Elu triomphalement en 2004 maire de la métropole kurde de Diyarbakir, “sa” ville, réélu en 2008, il assure depuis deux mandats cette responsabilité, lourde déjà en soi, mais qui devient écrasante quand elle est exercée sous la pression administrative, politique, policière et judiciaire. Il a été victime de plusieurs tentatives d’assassinat.

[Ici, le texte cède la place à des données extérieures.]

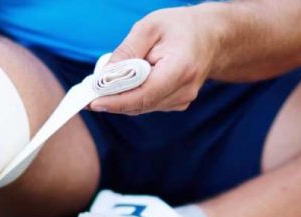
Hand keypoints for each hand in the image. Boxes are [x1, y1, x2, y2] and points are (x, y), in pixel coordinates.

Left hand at [90, 6, 220, 114]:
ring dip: (120, 98)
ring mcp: (183, 100)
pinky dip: (132, 97)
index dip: (117, 101)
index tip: (93, 102)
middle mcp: (184, 90)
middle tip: (88, 92)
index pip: (144, 94)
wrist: (212, 36)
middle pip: (140, 104)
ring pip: (141, 106)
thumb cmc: (180, 27)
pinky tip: (123, 84)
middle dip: (112, 100)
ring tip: (103, 85)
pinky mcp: (177, 103)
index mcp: (181, 69)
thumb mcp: (150, 27)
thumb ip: (126, 51)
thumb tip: (103, 76)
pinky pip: (147, 104)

Osman Baydemir, au fil des années, a gagné une réputation internationale. En tant que maire de Diyarbakir et président de l’Union des Municipalités du Sud-est anatolien, il siège au bureau de l’organisation internationale CGLU, (Cités et Gouvernements locaux unis) qui regroupe les grandes associations nationales de pouvoirs locaux dans 136 pays du Monde et participe à nombreux congrès à travers le Monde : Parlement européen, Rafto Foundation (Norvège), Kurdish Human Rights Project (Grande Bretagne), Medico International (Allemagne), Bar Human Rights Committee (Pays de Galles) pour faire connaître la problématique kurde. C’est pourquoi, à l’issue d’une énième garde à vue, il s’est vu signifier une assignation à résidence avec interdiction de quitter le territoire. Son passeport lui a été retiré.
Osman Baydemir est un ami de la Ville de Rennes. Il souhaite une coopération renforcée entre les deux villes : il l’a dit et répété à la délégation AKB qu’il a reçue cordialement.